**Records for the exercise:**
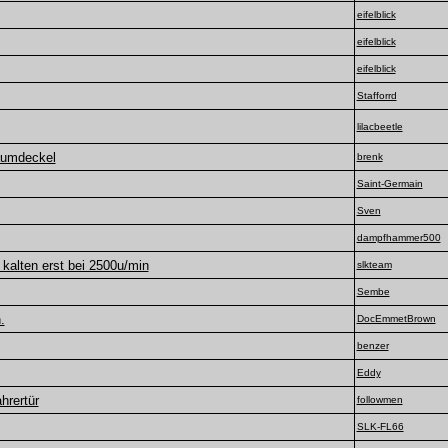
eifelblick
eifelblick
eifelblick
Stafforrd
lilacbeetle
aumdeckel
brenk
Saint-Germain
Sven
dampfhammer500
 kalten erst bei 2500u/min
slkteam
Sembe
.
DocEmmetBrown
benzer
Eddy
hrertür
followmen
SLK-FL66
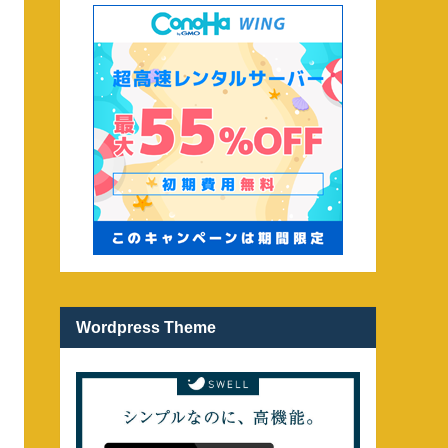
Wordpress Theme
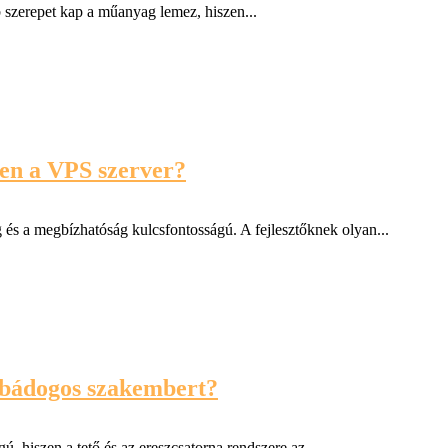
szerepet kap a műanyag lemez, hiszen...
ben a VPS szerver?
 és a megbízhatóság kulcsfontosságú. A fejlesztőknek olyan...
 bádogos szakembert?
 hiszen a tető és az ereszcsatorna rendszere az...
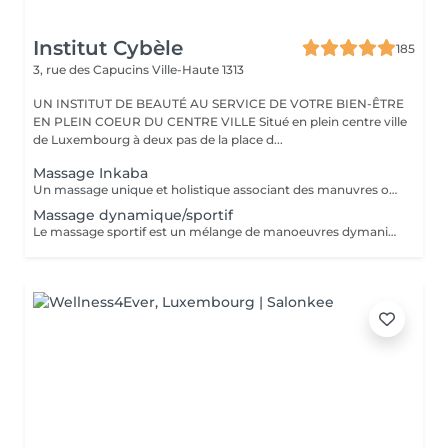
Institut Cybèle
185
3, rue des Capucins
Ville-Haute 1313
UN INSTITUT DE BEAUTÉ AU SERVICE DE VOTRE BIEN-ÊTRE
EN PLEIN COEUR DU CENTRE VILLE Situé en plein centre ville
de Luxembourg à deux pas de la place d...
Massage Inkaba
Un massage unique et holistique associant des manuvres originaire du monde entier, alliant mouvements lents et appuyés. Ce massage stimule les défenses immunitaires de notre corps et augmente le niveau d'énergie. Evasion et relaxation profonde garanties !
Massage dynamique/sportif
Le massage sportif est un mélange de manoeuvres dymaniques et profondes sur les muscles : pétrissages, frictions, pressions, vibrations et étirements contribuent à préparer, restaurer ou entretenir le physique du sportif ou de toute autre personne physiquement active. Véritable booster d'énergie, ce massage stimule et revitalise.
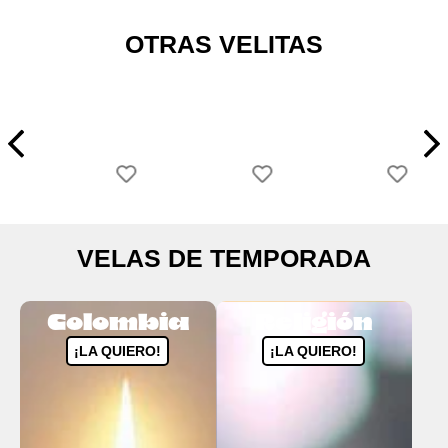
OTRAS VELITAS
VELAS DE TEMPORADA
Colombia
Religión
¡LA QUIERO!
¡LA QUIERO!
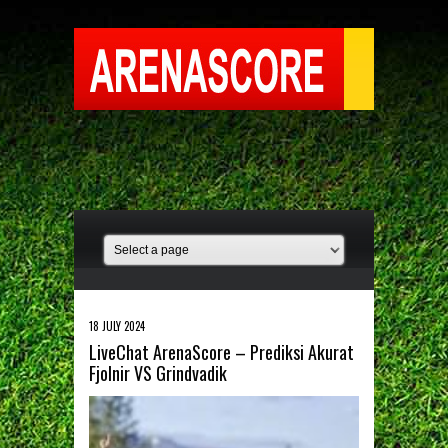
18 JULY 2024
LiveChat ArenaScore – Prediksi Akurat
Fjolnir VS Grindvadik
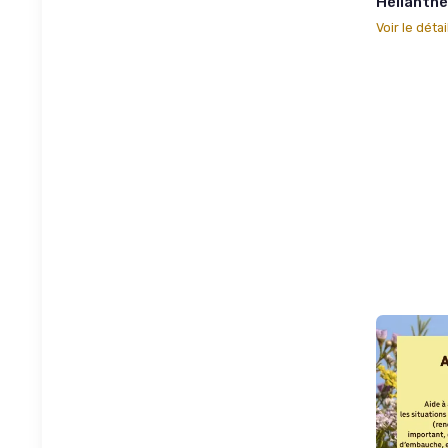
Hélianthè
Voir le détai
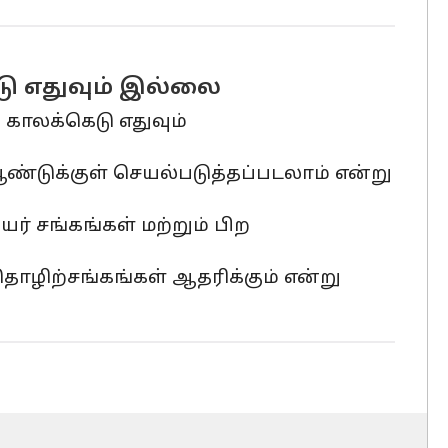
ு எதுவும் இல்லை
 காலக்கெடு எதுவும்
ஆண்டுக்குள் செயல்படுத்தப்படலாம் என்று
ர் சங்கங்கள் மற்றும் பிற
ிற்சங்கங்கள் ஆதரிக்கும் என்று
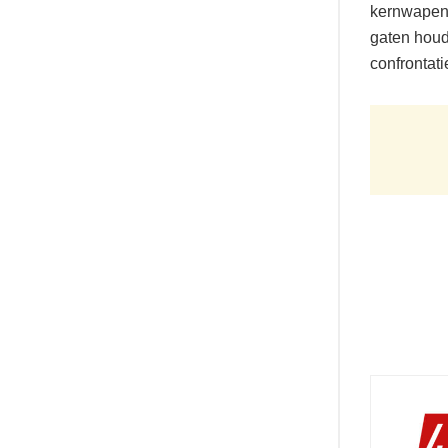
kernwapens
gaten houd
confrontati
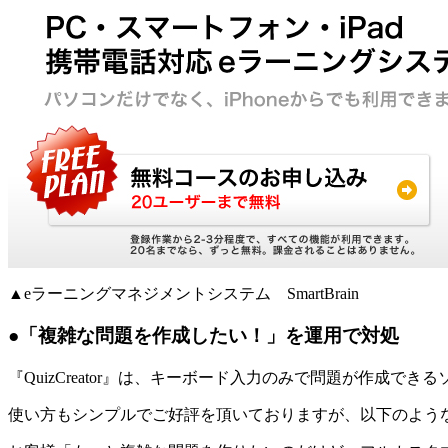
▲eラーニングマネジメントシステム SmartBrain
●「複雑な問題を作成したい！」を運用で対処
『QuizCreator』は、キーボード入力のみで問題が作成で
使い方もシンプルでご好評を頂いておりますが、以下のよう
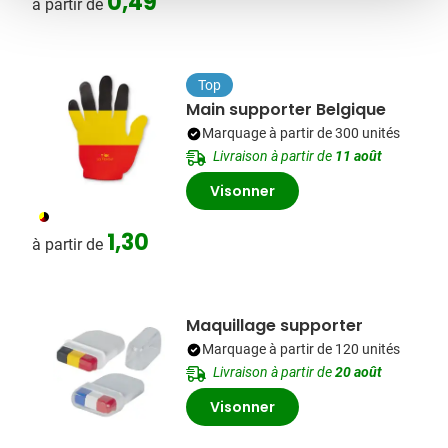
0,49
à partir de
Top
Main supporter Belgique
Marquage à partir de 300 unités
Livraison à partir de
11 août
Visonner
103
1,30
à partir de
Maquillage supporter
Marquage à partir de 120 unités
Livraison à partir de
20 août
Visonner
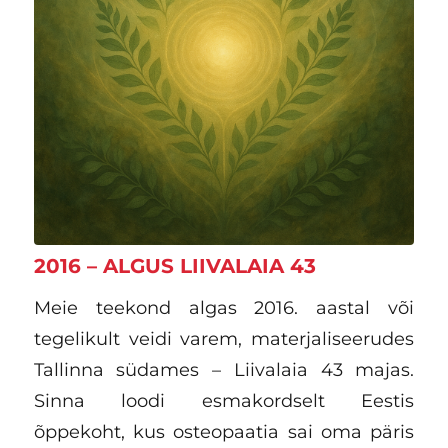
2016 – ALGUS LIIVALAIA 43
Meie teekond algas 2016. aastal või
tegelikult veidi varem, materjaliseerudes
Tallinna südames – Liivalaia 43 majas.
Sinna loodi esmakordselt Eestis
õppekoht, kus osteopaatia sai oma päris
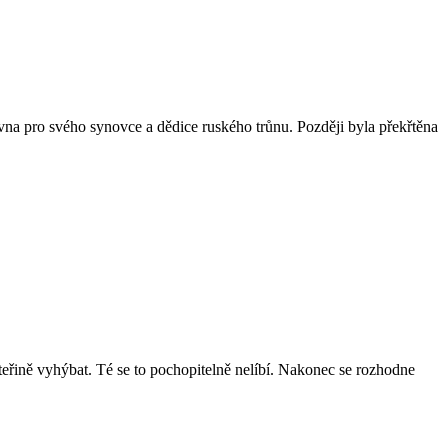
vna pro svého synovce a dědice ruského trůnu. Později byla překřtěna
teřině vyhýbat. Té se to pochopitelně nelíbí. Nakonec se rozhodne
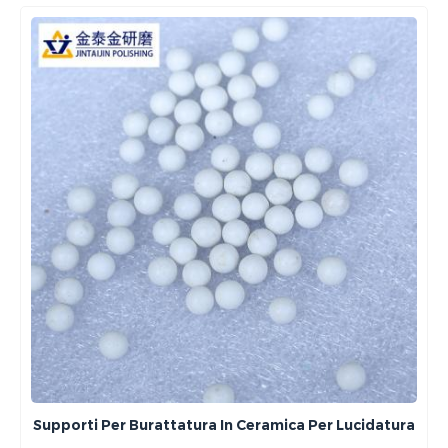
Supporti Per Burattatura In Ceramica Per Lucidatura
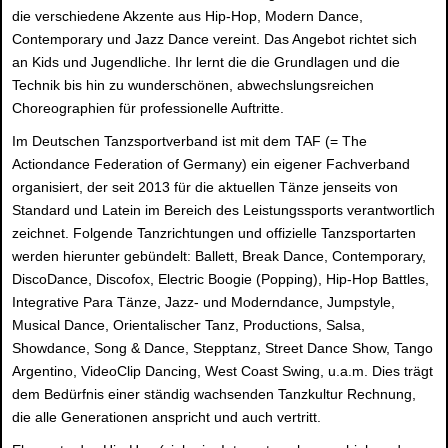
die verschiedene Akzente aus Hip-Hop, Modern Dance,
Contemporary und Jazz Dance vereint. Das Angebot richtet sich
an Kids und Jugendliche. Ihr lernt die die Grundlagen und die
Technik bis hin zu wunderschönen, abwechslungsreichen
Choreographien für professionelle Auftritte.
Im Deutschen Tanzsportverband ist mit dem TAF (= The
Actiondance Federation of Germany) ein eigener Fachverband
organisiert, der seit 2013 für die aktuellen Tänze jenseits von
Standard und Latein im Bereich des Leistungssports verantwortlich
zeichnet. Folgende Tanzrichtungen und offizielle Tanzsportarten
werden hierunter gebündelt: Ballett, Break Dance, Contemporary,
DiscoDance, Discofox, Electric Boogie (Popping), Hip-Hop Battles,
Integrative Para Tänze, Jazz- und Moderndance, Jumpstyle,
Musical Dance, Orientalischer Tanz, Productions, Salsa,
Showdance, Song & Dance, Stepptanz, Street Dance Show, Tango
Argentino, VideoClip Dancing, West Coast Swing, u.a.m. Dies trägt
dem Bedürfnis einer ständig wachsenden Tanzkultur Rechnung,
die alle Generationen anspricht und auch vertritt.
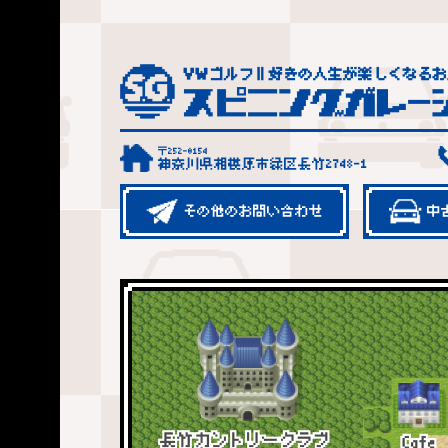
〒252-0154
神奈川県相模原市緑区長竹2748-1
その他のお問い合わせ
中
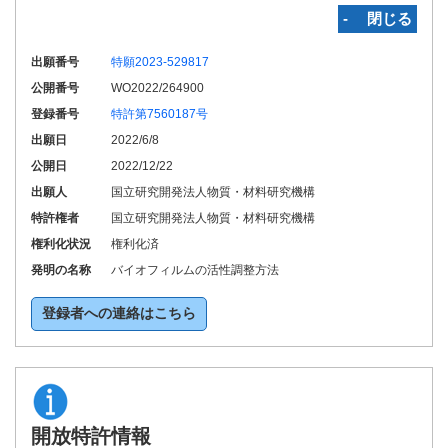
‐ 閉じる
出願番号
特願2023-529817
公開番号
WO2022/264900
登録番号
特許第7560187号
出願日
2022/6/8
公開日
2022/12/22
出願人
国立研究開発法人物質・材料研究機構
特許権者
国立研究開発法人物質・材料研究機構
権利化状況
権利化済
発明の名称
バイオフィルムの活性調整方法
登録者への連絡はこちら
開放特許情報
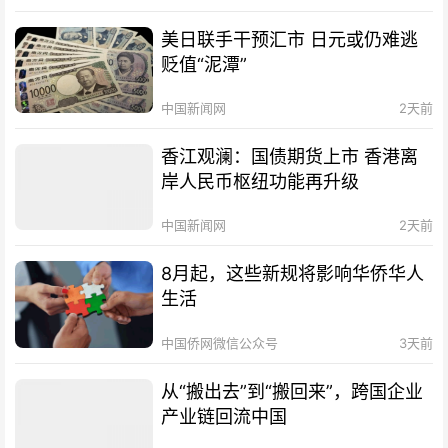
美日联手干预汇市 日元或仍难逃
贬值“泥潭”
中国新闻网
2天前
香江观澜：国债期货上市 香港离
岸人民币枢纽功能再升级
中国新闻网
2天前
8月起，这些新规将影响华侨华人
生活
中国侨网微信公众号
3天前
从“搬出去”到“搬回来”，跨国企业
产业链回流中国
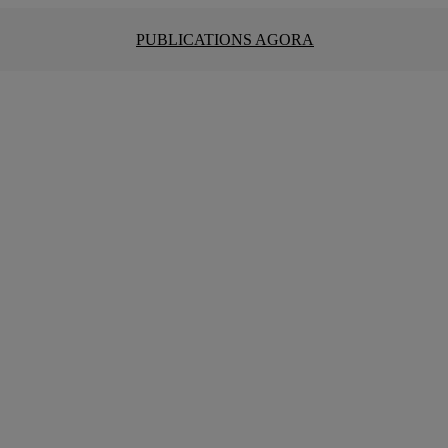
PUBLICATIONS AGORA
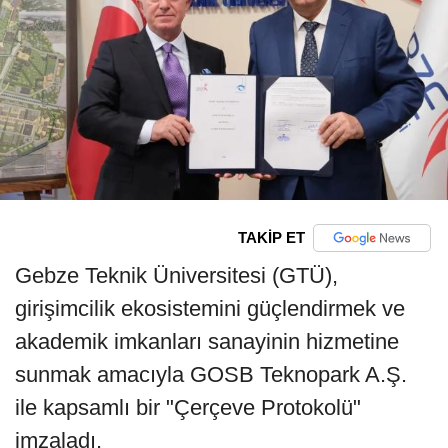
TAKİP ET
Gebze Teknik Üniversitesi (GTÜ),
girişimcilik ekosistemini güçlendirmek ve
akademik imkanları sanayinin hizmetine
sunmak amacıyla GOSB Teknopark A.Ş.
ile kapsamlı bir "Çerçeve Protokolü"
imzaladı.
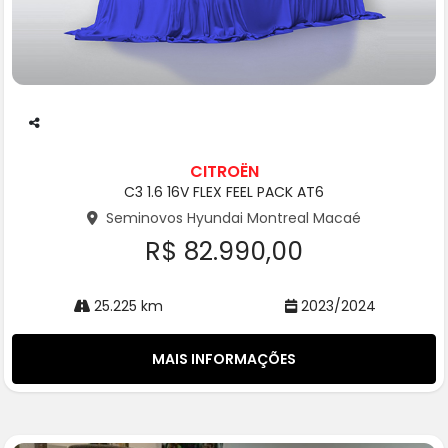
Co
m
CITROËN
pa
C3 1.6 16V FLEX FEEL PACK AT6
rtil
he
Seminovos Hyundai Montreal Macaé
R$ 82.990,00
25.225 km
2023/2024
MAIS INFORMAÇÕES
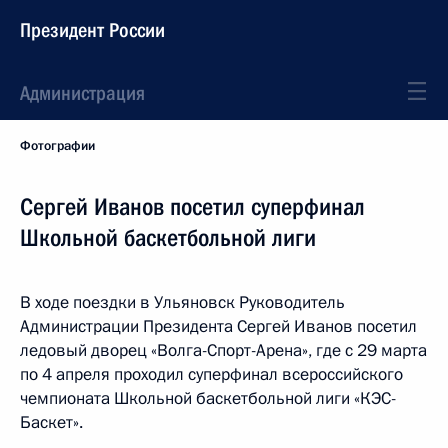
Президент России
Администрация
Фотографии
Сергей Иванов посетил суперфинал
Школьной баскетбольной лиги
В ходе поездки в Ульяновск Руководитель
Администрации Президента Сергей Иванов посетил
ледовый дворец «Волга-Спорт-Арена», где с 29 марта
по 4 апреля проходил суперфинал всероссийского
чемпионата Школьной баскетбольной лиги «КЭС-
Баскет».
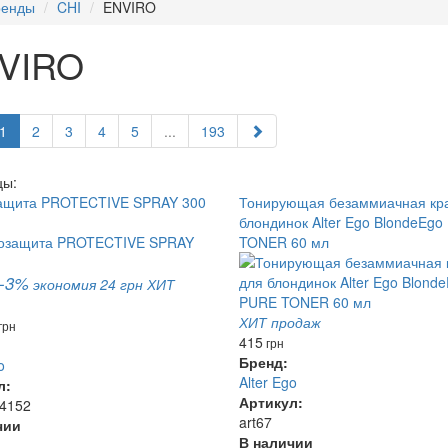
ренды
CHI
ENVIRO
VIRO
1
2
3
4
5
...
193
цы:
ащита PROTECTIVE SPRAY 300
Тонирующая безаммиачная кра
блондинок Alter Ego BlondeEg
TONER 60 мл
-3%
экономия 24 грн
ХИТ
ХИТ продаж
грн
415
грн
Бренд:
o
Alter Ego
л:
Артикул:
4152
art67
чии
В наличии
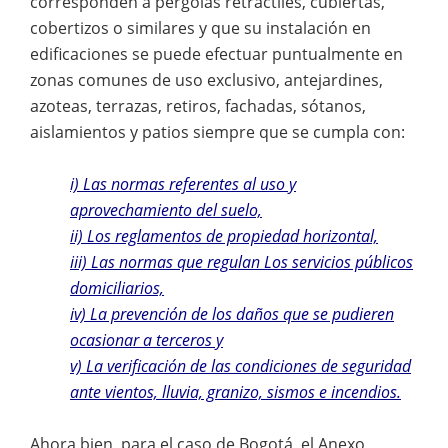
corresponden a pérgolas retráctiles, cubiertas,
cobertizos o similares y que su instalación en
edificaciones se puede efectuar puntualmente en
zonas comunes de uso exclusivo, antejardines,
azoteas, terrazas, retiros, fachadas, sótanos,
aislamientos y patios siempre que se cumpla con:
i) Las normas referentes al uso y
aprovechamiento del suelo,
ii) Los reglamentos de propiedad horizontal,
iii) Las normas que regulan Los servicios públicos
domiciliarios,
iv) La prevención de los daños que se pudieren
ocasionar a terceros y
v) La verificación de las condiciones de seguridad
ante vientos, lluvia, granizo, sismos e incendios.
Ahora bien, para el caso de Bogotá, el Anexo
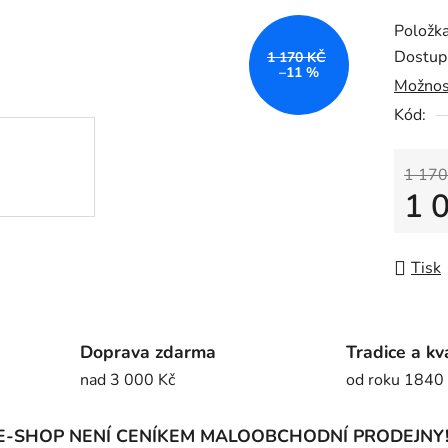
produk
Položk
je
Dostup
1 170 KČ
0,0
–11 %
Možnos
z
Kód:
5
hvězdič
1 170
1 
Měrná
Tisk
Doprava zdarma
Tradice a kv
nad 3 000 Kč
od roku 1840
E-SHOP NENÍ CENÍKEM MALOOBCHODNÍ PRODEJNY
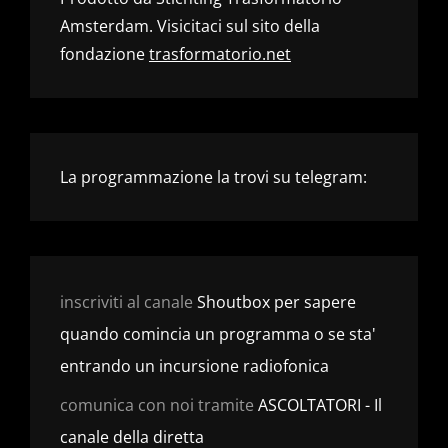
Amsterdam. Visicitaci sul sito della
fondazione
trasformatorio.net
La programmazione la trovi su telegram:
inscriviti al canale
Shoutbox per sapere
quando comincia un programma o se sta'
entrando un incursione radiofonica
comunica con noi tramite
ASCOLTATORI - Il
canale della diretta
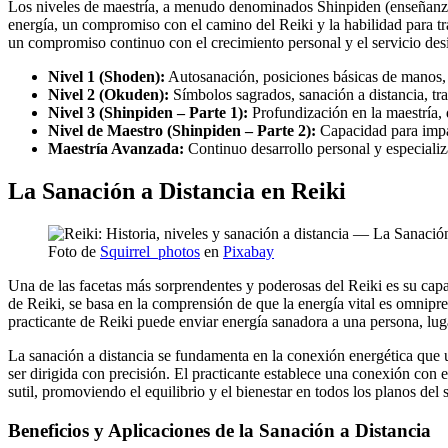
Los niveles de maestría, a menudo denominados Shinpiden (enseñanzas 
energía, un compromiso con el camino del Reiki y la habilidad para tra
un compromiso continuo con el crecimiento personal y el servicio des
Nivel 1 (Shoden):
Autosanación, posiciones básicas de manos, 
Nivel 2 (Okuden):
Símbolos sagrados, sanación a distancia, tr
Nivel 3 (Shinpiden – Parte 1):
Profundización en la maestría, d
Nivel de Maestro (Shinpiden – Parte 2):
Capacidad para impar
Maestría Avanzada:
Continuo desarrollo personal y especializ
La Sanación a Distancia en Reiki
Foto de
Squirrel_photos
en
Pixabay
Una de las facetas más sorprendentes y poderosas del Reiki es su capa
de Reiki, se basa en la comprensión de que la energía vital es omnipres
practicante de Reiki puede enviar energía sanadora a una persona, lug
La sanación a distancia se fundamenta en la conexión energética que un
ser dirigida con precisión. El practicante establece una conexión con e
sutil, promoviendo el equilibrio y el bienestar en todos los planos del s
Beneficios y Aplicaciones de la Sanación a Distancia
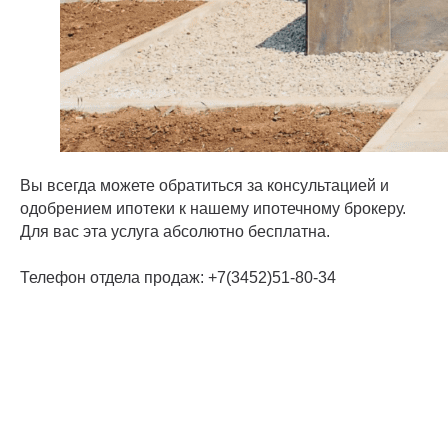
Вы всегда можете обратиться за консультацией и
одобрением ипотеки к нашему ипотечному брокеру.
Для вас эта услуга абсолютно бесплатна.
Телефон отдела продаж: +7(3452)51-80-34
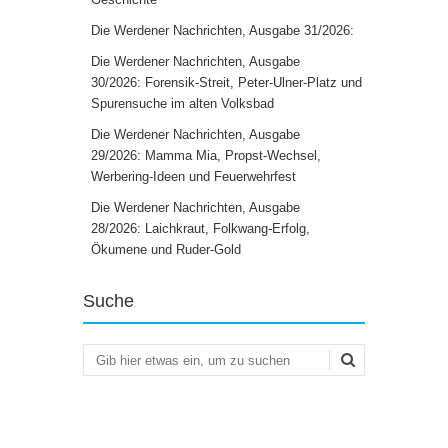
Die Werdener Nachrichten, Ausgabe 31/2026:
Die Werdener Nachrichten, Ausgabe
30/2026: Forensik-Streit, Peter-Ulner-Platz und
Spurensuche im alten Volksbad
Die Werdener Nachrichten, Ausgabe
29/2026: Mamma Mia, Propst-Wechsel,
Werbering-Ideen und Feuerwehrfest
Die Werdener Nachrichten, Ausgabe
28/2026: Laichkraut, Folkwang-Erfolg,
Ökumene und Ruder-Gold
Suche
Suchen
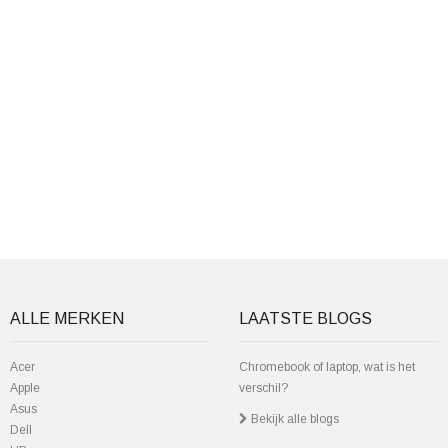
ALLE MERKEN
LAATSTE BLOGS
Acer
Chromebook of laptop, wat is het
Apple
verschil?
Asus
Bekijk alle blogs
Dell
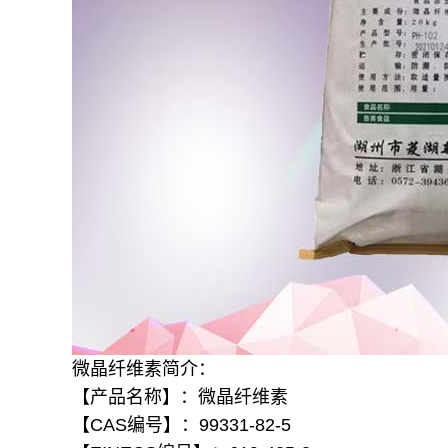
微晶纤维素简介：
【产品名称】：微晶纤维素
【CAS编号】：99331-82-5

**Task objective:**
Quote the records word for word, from the line holding "ALLE MERKEN" through the end of the records. Include both ends and leave out the pictures.

**Answer below:**
ALLE MERKEN
LAATSTE BLOGS
Acer
Chromebook of laptop, wat is het
Apple
verschil?
Asus
Bekijk alle blogs
Dell
微晶纤维素简介：
【产品名称】：微晶纤维素
【CAS编号】：99331-82-5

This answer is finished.